Problem A: According to the Triumph Super 9 passage, what were the bore and stroke of the Coventry Climax engine?
Problem B: Please pick up the Triumph Super 9 passage after its final sentence and keep writing it.

The Triumph Super 9 was a British motorcar model, first introduced by the Triumph Motor Company in 1931 at a price of £185. It continued through into 1933. It had an RAC rating of 8.9 hp.

The Super 9's were the first Triumphs to use 12-volt electrics (early Southern Cross's still used 6-volt for a short period) and the first to be fitted with a Coventry Climax engine, which was made under licence by Triumph. Two 6-volt batteries were housed under the rear passenger floor, while the prototype had a single 12-volt battery on the bulk head. Many of the chassis and transmission components were left overs from the Super 7's and 8's.

==Engine==
The Coventry Climax engines are of the IOE configuration, with a bore of 60 mm and a stroke of 90 mm, giving 1018 cc. Generally a Solex side-draught carburettor was fitted. During 1931 the rear of the engine was supported on a 3/16-inch steel plate spanning across the chassis, consequently the gearbox bell housing was deep and with the starter alongside. Later cars had a cast-iron flywheel housing and a much shallower bell housing, the starter was then repositioned alongside the engine. This arrangement was used on later Super 9s & 10's and on Glorias. The cooling water is circulated by thermal syphon aided by the sloping shape of the aluminium water manifold on the head. The dynamo is driven by a Duplex chain with the distributor mounted at the rear end of the dynamo. A top speed of 60 mph was obtainable with a cruising speed of 45 mph. Petrol consumption in the region of 35 mpg for a car weighing 19 cwt. unladen.

Saved entries:
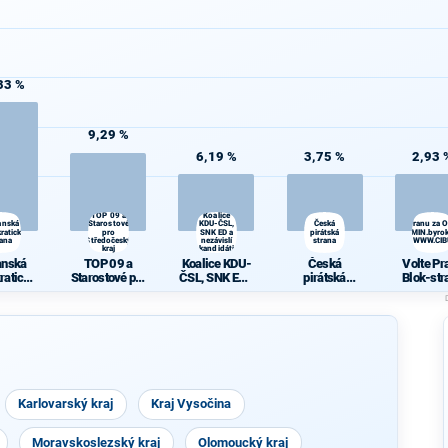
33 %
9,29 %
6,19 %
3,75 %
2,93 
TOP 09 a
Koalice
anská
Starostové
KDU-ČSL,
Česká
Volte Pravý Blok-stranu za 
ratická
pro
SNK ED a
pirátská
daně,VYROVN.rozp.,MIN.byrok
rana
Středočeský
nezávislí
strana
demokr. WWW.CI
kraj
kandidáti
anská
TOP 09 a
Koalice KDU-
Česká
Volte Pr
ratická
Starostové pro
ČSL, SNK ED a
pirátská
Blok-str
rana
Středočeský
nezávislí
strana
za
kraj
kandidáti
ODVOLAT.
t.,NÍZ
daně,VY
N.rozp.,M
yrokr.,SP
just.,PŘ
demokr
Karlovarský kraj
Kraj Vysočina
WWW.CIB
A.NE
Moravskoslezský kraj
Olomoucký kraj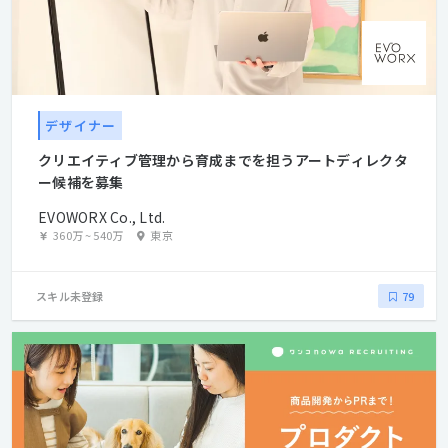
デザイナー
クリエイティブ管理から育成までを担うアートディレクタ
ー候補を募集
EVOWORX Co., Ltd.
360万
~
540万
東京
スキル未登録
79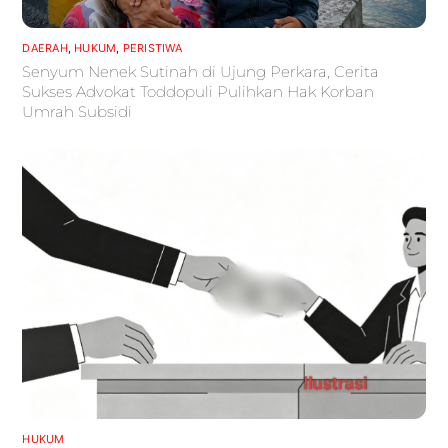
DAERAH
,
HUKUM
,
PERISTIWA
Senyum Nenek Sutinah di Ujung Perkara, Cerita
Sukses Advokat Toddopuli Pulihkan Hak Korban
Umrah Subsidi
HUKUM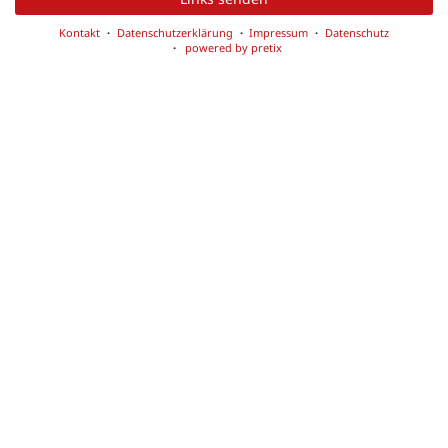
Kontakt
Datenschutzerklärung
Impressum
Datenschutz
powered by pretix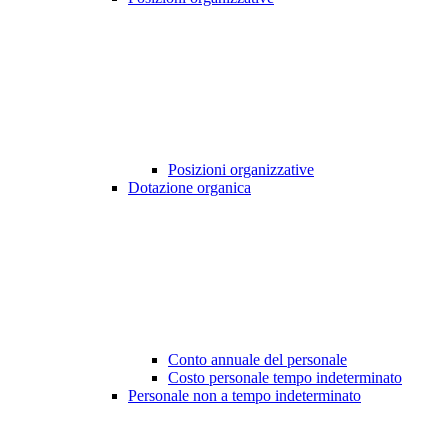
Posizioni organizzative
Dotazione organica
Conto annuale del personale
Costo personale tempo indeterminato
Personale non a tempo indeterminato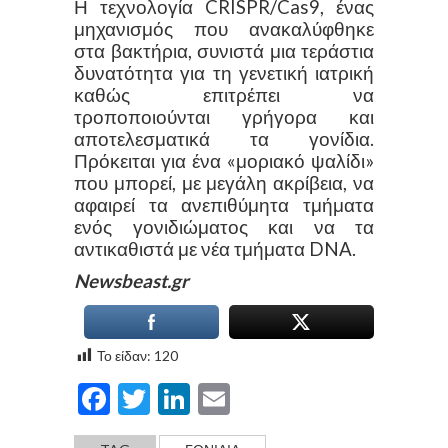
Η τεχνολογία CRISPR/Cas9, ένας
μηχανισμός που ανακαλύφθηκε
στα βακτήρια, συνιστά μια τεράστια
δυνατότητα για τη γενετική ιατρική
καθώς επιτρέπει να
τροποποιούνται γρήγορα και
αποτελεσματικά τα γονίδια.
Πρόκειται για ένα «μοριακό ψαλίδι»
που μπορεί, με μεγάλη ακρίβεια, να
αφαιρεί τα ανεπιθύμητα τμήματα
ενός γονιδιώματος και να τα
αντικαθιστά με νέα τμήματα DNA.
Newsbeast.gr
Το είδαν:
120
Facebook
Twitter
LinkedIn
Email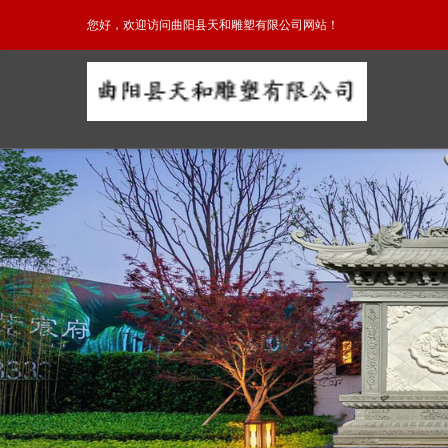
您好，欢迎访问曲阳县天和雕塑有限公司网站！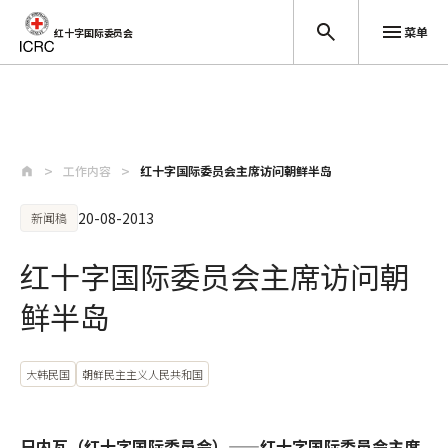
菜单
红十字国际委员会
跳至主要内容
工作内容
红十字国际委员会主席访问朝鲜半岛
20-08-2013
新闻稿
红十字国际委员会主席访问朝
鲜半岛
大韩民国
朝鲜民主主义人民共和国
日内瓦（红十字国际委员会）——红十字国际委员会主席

Your response A: A bore of 60 mm and a stroke of 90 mm.

Your response B:
==Steering==
Steering is by worm and wheel, the drop shaft attached to the wheel is on three keyways so it can be turned through 120 degrees to compensate for wear. Adjustment is provided for engagement of the worm to the wheel.

==Transmission and suspension==
Transmission is through a single 8 1/4-inch clutch plate along with a 4-speed-and-reverse gear box. The hand brake operated a transmission brake attached to the rear end of the gear box. A conventional Hardy Spicer prop shaft connected it to the axle. The rear axle is a worm and wheel with underslung worm, making for a low floor. Ratios 5.25, 5.75, 6.25/1. The brakes are Lockheed hydraulic acting on 9 1/2-inch drums with one leading and one trailing shoe on all 4 wheels. The petrol tank is at the rear, unlike Super 7's which had a gravity tank. Fuel was pumped either by Autovac or SU Petrolift.

Suspension consists of 4 semi-elliptic springs on rubber bushes damped by Luvax hydraulic shock absorbers. Cars after 1931 replaced the rubber bushes with bronze bushes and grease nipples. Wheels were of the Magnum type with 5 studs fitted with 4.50×19-inch pneumatic tyres. The car had a track of 3 ft 7 1/2 in and a wheelbase of 7 ft 8 in.

==Bodies==
There were three significant models on the same chassis, a 4-door six-light saloon, a 4-door tourer and a 2-door 4-seat tourer known as the Southern Cross. The front doors on the saloon were hinged at the front, while those at the back were hinged to the rear. A sliding sun roof was standard, operated by a rotating handle above the driver. Folding rear arm rests were fitted but do not appear on the prototype. The most noticeable differences between 1931 cars and the later models was a change to the radiator surround and different profiling of the front wings.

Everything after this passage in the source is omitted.